Business Report newspaper this morning quotes company CE Alan Olivier as saying he has always cautioned those who told him the group’s dividend policy was not “as aggressive” as that of other shipping firms that “there will be times when we need money and it will be difficult to raise it”.

Now, as the shipping industry tries to cope with sharply lower volumes and lack of finance, Grindrod is able to stick to its plan to spend R3.2 billion in the next few years, of which R2.8 billion will be used to buy ships.

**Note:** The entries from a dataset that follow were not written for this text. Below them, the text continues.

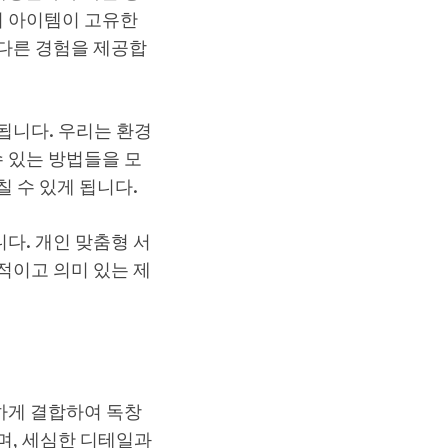
의 아이템이 고유한
다른 경험을 제공합
됩니다. 우리는 환경
수 있는 방법들을 모
 수 있게 됩니다.
다. 개인 맞춤형 서
적이고 의미 있는 제
하게 결합하여 독창
며, 세심한 디테일과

New acquisitions would be financed by cash resources, cash generated from operations and committed bank finance facilities, Business Report adds. The group’s financial strength had enabled it to decline business from counterparties it considered to be risky. “In weak … markets you have to make sure the contracts you have are good,” Olivier said.
“While Grindrod is biding its time for the right moment to make a significant acquisition, other shipping companies are restructuring debt or in some cases going under. Shipping companies in Korea and shipyards in Germany are being bailed out by governments,” Business report adds.  

Grindrod may now be able to repeat its successful strategy implemented eight years ago. Alistair Lea, a portfolio manager at Coronation Fund Managers, said the reason Grindrod had made so much money in the past three years was because when the shipping market was in the doldrums nine years ago, the firm was brave enough to lock in its current fleet at low rates.